A Waorani warrior, Wiña Omaca Boyotai, in her late 80s, led over 120 members of her community through Quito while activist and actor Jane Fonda, 87, navigated Los Angeles traffic to arrive at the Ecuadorian consulate. The two elders both delivered the same letter, signed by more than 80 global figures, to representatives of the Ecuadorian government. In the letter, the stakes are clear:

The letter calls on the Constitutional Court justices to carry out hearings in Indigenous territories, as legally required by Ecuador’s principle of interculturality. “We demand hearings in our territory, with Waorani cultural interpreters, so that the judges understand that consultation is not a form to fill out, it is a spiritual pact with the forest and future generations,” says Luis Enqueri, president of the Waorani Organization of Pastaza.

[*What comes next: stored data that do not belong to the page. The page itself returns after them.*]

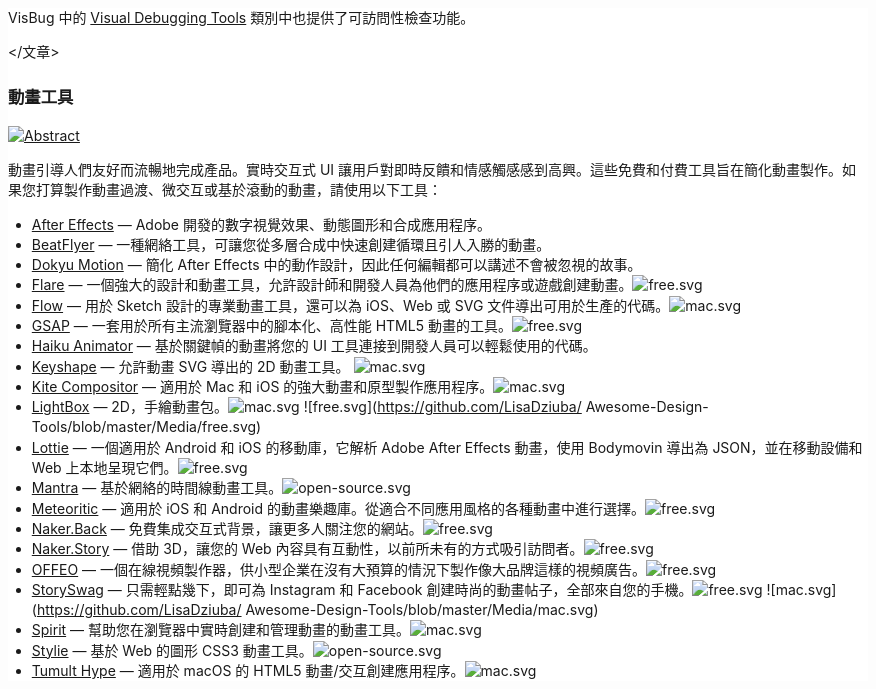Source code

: <div class="banner 橫幅--黃色">

VisBug 中的 [Visual Debugging Tools](https://github.com/LisaDziuba/Awesome-Design-Tools#visual-debugging-tools) 類別中也提供了可訪問性檢查功能。

</div>

</文章>

<article id="動畫工具">

### 動畫工具

<div class="hidden-in-page">
    <p對齊=“中心”>
        <a href="http://bit.ly/33Q3AC0">
            <img src="https://github.com/LisaDziuba/Awesome-Design-Tools/blob/master/Media/Abstract.png" alt="Abstract"/>
        </a>
    </p>
</div>

動畫引導人們友好而流暢地完成產品。實時交互式 UI 讓用戶對即時反饋和情感觸感感到高興。這些免費和付費工具旨在簡化動畫製作。如果您打算製作動畫過渡、微交互或基於滾動的動畫，請使用以下工具：

- [After Effects](https://www.adobe.com/products/aftereffects.html) — Adob​​e 開發的數字視覺效果、動態圖形和合成應用程序。
- [BeatFlyer](https://beatflyer.com/) — 一種網絡工具，可讓您從多層合成中快速創建循環且引人入勝的動畫。
- [Dokyu Motion](https://3dmybusiness.com) — 簡化 After Effects 中的動作設計，因此任何編輯都可以講述不會被忽視的故事。
- [Flare](https://www.2dimensions.com/about-flare) — 一個強大的設計和動畫工具，允許設計師和開發人員為他們的應用程序或遊戲創建動畫。![free.svg](https://github.com/LisaDziuba/Awesome-Design-Tools/blob/master/Media/free.svg)
- [Flow](https://createwithflow.com/) — 用於 Sketch 設計的專業動畫工具，還可以為 iOS、Web 或 SVG 文件導出可用於生產的代碼。![mac.svg](https://github.com/LisaDziuba/Awesome-Design-Tools/blob/master/Media/mac.svg)
- [GSAP](https://greensock.com/) — 一套用於所有主流瀏覽器中的腳本化、高性能 HTML5 動畫的工具。![free.svg](https://github.com/LisaDziuba/Awesome-Design-Tools/blob/master/Media/free.svg)
- [Haiku Animator](https://www.haikuforteams.com/) — 基於關鍵幀的動畫將您的 UI 工具連接到開發人員可以輕鬆使用的代碼。
- [Keyshape](https://www.keyshapeapp.com/) — 允許動畫 SVG 導出的 2D 動畫工具。
  ![mac.svg](https://github.com/LisaDziuba/Awesome-Design-Tools/blob/master/Media/mac.svg)
- [Kite Compositor](https://kiteapp.co/) — 適用於 Mac 和 iOS 的強大動畫和原型製作應用程序。![mac.svg](https://github.com/LisaDziuba/Awesome-Design-Tools/blob/master/Media/mac.svg)
- [LightBox](https://uselightbox.com/) — 2D，手繪動畫包。![mac.svg](https://github.com/LisaDziuba/Awesome-Design-Tools/blob/master/Media/mac.svg) ![free.svg](https://github.com/LisaDziuba/ Awesome-Design-Tools/blob/master/Media/free.svg)
- [Lottie](https://airbnb.io/lottie/) — 一個適用於 Android 和 iOS 的移動庫，它解析 Adob​​e After Effects 動畫，使用 Bodymovin 導出為 JSON，並在移動設備和 Web 上本地呈現它們。![free.svg](https://github.com/LisaDziuba/Awesome-Design-Tools/blob/master/Media/free.svg)
- [Mantra](https://jeremyckahn.github.io/mantra/) — 基於網絡的時間線動畫工具。![open-source.svg](https://github.com/LisaDziuba/Awesome-Design-Tools/blob/master/Media/open-source.svg)
- [Meteoritic](https://meteoritic.io/) — 適用於 iOS 和 Android 的動畫樂趣庫。從適合不同應用風格的各種動畫中進行選擇。![free.svg](https://github.com/LisaDziuba/Awesome-Design-Tools/blob/master/Media/free.svg)
- [Naker.Back](https://app.naker.io/back) — 免費集成交互式背景，讓更多人關注您的網站。![free.svg](https://github.com/LisaDziuba/Awesome-Design-Tools/blob/master/Media/free.svg)
- [Naker.Story](https://naker.io/naker-story.html) — 借助 3D，讓您的 Web 內容具有互動性，以前所未有的方式吸引訪問者。![free.svg](https://github.com/LisaDziuba/Awesome-Design-Tools/blob/master/Media/free.svg)
- [OFFEO](https://offeo.com/) — 一個在線視頻製作器，供小型企業在沒有大預算的情況下製作像大品牌這樣的視頻廣告。![free.svg](https://github.com/LisaDziuba/Awesome-Design-Tools/blob/master/Media/free.svg)
- [StorySwag](https://storyswag.co) — 只需輕點幾下，即可為 Instagram 和 Facebook 創建時尚的動畫帖子，全部來自您的手機。![free.svg](https://github.com/LisaDziuba/Awesome-Design-Tools/blob/master/Media/free.svg) ![mac.svg](https://github.com/LisaDziuba/ Awesome-Design-Tools/blob/master/Media/mac.svg)
- [Spirit](https://spiritapp.io/) — 幫助您在瀏覽器中實時創建和管理動畫的動畫工具。![mac.svg](https://github.com/LisaDziuba/Awesome-Design-Tools/blob/master/Media/mac.svg)
- [Stylie](https://jeremyckahn.github.io/stylie/) — 基於 Web 的圖形 CSS3 動畫工具。![open-source.svg](https://github.com/LisaDziuba/Awesome-Design-Tools/blob/master/Media/open-source.svg)
- [Tumult Hype](https://tumult.com/hype/) — 適用於 macOS 的 HTML5 動畫/交互創建應用程序。![mac.svg](https://github.com/LisaDziuba/Awesome-Design-Tools/blob/master/Media/mac.svg)
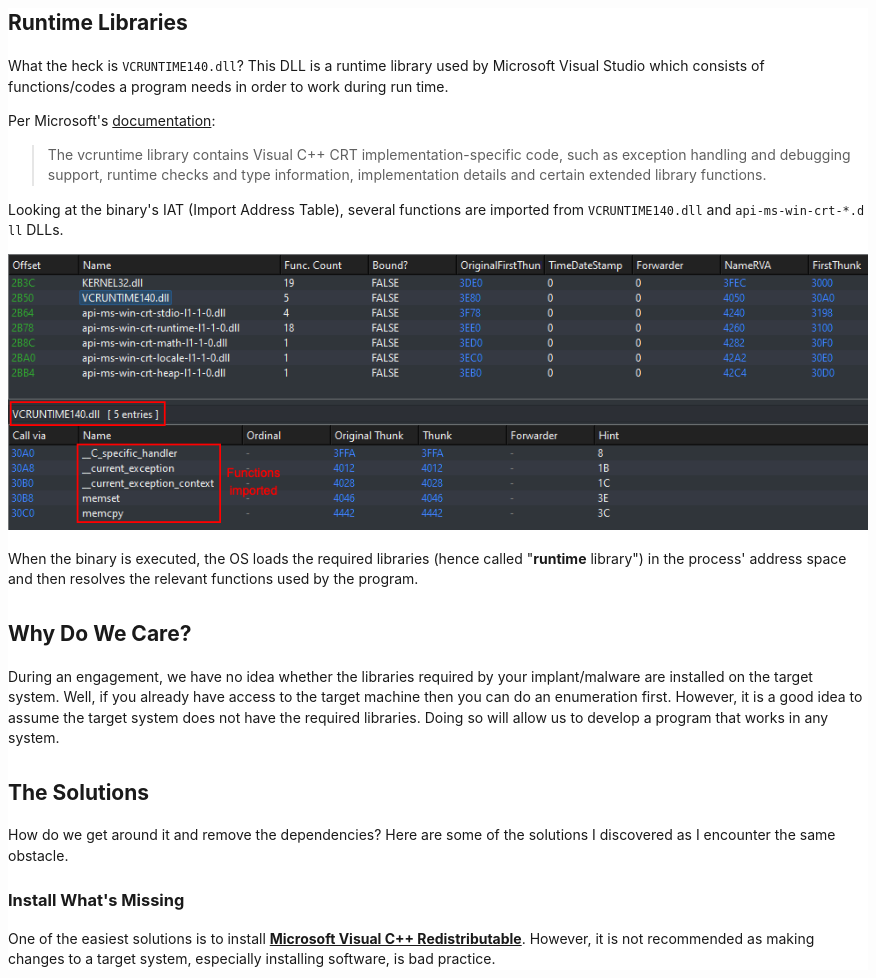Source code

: 
## Runtime Libraries

What the heck is `VCRUNTIME140.dll`? This DLL is a runtime library used by Microsoft Visual Studio which consists of functions/codes a program needs in order to work during run time.

Per Microsoft's [documentation](https://learn.microsoft.com/en-us/cpp/c-runtime-library/crt-library-features?view=msvc-170&viewFallbackFrom=vs-2019):
> The vcruntime library contains Visual C++ CRT implementation-specific code, such as exception handling and debugging support, runtime checks and type information, implementation details and certain extended library functions.

Looking at the binary's IAT (Import Address Table), several functions are imported from `VCRUNTIME140.dll` and `api-ms-win-crt-*.dll` DLLs.

[![Functions Imported from VCRUNTIME140.dll](/static/img/2022-10-17-independent-malware/iat-vcruntime140.png)](/static/img/2022-10-17-independent-malware/iat-vcruntime140.png)

When the binary is executed, the OS loads the required libraries (hence called "**runtime** library") in the process' address space and then resolves the relevant functions used by the program.

## Why Do We Care?

During an engagement, we have no idea whether the libraries required by your implant/malware are installed on the target system. Well, if you already have access to the target machine then you can do an enumeration first. However, it is a good idea to assume the target system does not have the required libraries. Doing so will allow us to develop a program that works in any system.


## The Solutions

How do we get around it and remove the dependencies? Here are some of the solutions I discovered as I encounter the same obstacle.

### Install What's Missing

One of the easiest solutions is to install [**Microsoft Visual C++ Redistributable**](https://learn.microsoft.com/en-us/cpp/windows/latest-supported-vc-redist?view=msvc-170). However, it is not recommended as making changes to a target system, especially installing software, is bad practice.
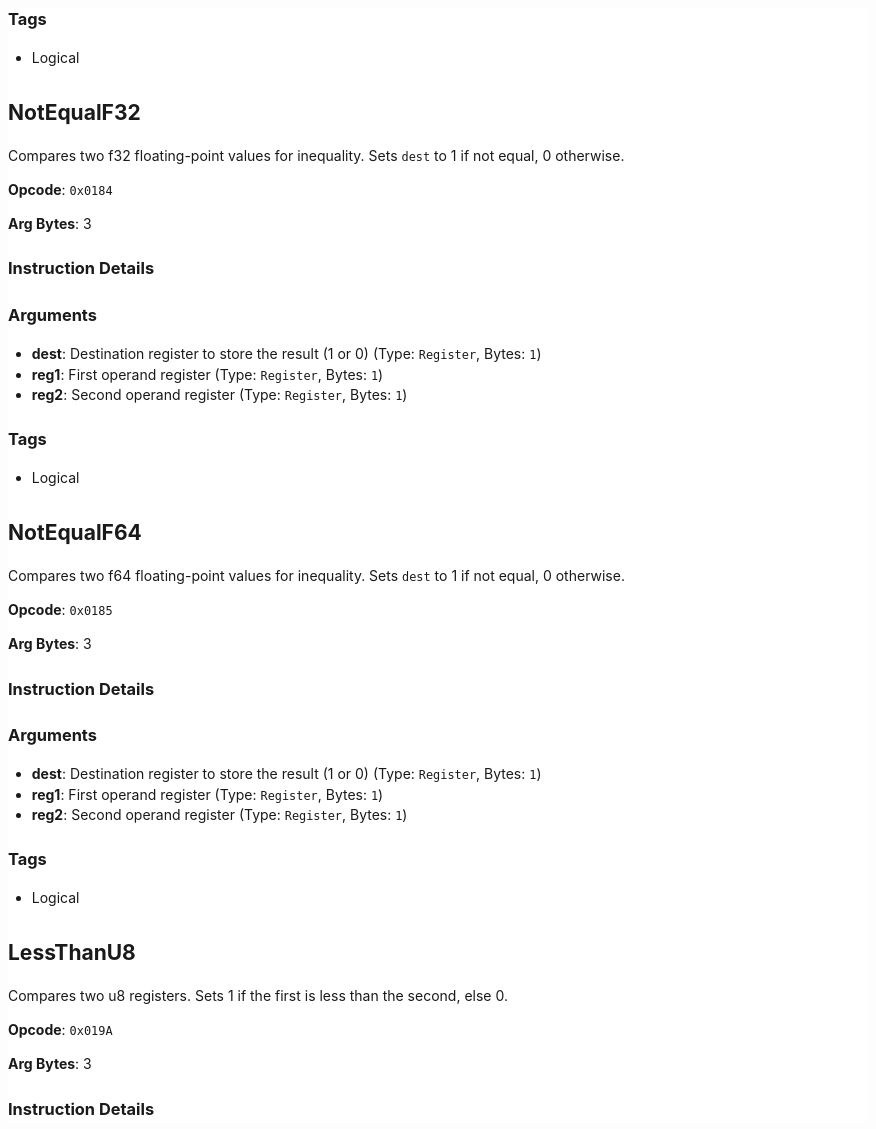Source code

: ### Tags

- Logical

## NotEqualF32

Compares two f32 floating-point values for inequality. Sets `dest` to 1 if not equal, 0 otherwise.

**Opcode**: `0x0184`

**Arg Bytes**: 3

### Instruction Details

### Arguments

- **dest**: Destination register to store the result (1 or 0) (Type: `Register`, Bytes: `1`)
- **reg1**: First operand register (Type: `Register`, Bytes: `1`)
- **reg2**: Second operand register (Type: `Register`, Bytes: `1`)

### Tags

- Logical

## NotEqualF64

Compares two f64 floating-point values for inequality. Sets `dest` to 1 if not equal, 0 otherwise.

**Opcode**: `0x0185`

**Arg Bytes**: 3

### Instruction Details

### Arguments

- **dest**: Destination register to store the result (1 or 0) (Type: `Register`, Bytes: `1`)
- **reg1**: First operand register (Type: `Register`, Bytes: `1`)
- **reg2**: Second operand register (Type: `Register`, Bytes: `1`)

### Tags

- Logical

## LessThanU8

Compares two u8 registers. Sets 1 if the first is less than the second, else 0.

**Opcode**: `0x019A`

**Arg Bytes**: 3

### Instruction Details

It also calls for the Court to issue a ruling that generates binding, progressive, and novel jurisprudence on the right to consultation and Free, Prior, and Informed Consent and its relationship to the right to self-determination. The justices have an opportunity to declare that the only actors who can decide what happens in ancestral territories are Indigenous Peoples and nationalities.
Creating this progressive jurisprudence based on the Waorani legal victory of 2019 would effectively stop the Southeast Oil Round before it can begin. How? It would require the government to reinitiate the consultation process for Free, Prior, and Informed Consent in Indigenous territories. And the Indigenous communities of the southeastern Amazon have stated clearly and forcefully that they do not want any oil operations in their territories. They want their forests to be healthy, to live and thrive. “Our territory is not for sale and the world already knows it,” says Enqueri. The Court has the power to make sure the Indigenous nations’ decisions are not just heard, but respected.
Yet, we can’t wait on the Court. So, along with our allies, we will keep marching and finding new ways to protect Indigenous rights. Just this month, a delegation of Indigenous leaders was welcomed onto the floor of California’s State Senate, supported by our international campaign allies at the nonprofit Amazon Watch. There, they forced California to reckon with its reliance on oil from the Amazon, making it clear how expanding the oil frontier in the Amazon will cause more devastation and disaster.
While we keep pushing for Ecuador’s Constitutional Court to rule, and for governments to make changes, we have to make sure that the world, as Enqueri says, knows that the Amazon is not for sale. It took five years for our coalition to establish a hearing, which has now been delayed. It has been five years since the Constitutional Court took on the Waorani of Pastaza Case. And in those five years, more oil has been spilled, and more forestlands have been threatened. Just over a week before the publication of this essay, a new spill, predictable and avoidable, occurred again in the same area as the 2020 disaster. In another five years, things will be very different if the Southeastern Oil Auction moves forward or not. We do not want to imagine a world in which it does, because we’ve seen what that looks like.
We know that we can’t go back and stop Texaco’s arrival. We can’t stop the first machine from breaking ground for the Coca Codo Sinclair dam. We can’t warn Héctor Pincay not to wash his face with water from the Esmeraldas river, before his eyes burn and the river turns black. What we can do is continue to demand justice for individuals and communities. What we can do is join together to stop this deadly industry from spreading further into the Amazon rainforest, and from sacrificing so much for so very little.